Renault managing director Cyril Abiteboul has revealed that the team used its now illegal brake bias system for many years.
Renault was disqualified from the Japanese Grand Prix after the stewards found that its brake system was a driver aid, breaching regulations that state the driver must drive the car "alone and unaided".
Racing Point launched a protest against Renault in Suzuka, which led to the disqualification - however Abiteboul says that the team has been using the system for "many years".
“I don’t want to go into the details, but it’s not from this season. It’s not from this season, it’s from before," he told media including GPToday.net in Mexico.
“I agree that it’s a driver aid just like we said before.

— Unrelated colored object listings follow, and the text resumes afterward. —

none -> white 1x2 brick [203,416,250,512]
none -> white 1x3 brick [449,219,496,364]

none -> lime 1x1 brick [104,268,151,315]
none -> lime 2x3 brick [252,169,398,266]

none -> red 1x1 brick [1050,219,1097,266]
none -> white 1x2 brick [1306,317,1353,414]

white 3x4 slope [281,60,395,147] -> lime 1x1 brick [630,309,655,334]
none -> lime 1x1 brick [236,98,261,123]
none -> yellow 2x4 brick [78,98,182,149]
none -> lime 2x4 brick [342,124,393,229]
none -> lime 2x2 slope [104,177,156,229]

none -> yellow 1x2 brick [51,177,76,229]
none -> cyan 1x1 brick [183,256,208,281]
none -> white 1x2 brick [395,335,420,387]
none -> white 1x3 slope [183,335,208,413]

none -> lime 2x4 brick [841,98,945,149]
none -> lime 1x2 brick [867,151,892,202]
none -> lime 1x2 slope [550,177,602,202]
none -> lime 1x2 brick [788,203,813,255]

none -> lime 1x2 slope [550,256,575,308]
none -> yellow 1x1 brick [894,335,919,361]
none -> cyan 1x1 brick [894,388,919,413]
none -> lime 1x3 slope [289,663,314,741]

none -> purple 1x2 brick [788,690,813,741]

A number of things are driver aids, so you need also to accept that there is an element of subjectivity.
"It’s been used since so many years that we never thought that it could be put into question until what happened recently.”
Abiteboul admitted that he has fears that the complexity of the regulations means that sometimes they can contradict themselves, as the team was found guilty of breaking sporting regulations despite being reported by Racing Point for breaching the technical rules.
“It was important for us to get across the message that the car is legal in accordance to the technical regulation,” Abiteboul affirmed.
“But we also recognise that you need to comply not just with one set of regulations, but with all sets of regulations: Technical, sporting, tomorrow there will be the financial regulations.
“So as Formula 1 is evolving, regulations are getting more and more complex. Sometimes they can also even contradict themselves, that’s maybe one of these cases that we are sort of facing.
“But a sporting regulation is something that is much more subjective, in particular in the context of that Article 27.1 on driver aids.
"We do not deny that it’s a form of a driver aid, not to make the car faster, but to reduce the workload of the drivers. So that was always going to be a bit of a subjective assessment as to how far it’s really aiding the driver and whether it’s acceptable or not.
“The stewards have judged that it’s not acceptable. So be it. We put that behind. For me, it’s harsh on the team. It’s also even harsher on drivers.
"I think it’s a very poor recognition of what they are doing. It’s shedding a negative light on what they are doing, the way that they are performing in the car.
"I can almost see people on some blogs thinking that the car is braking automatically which is clearly not happening."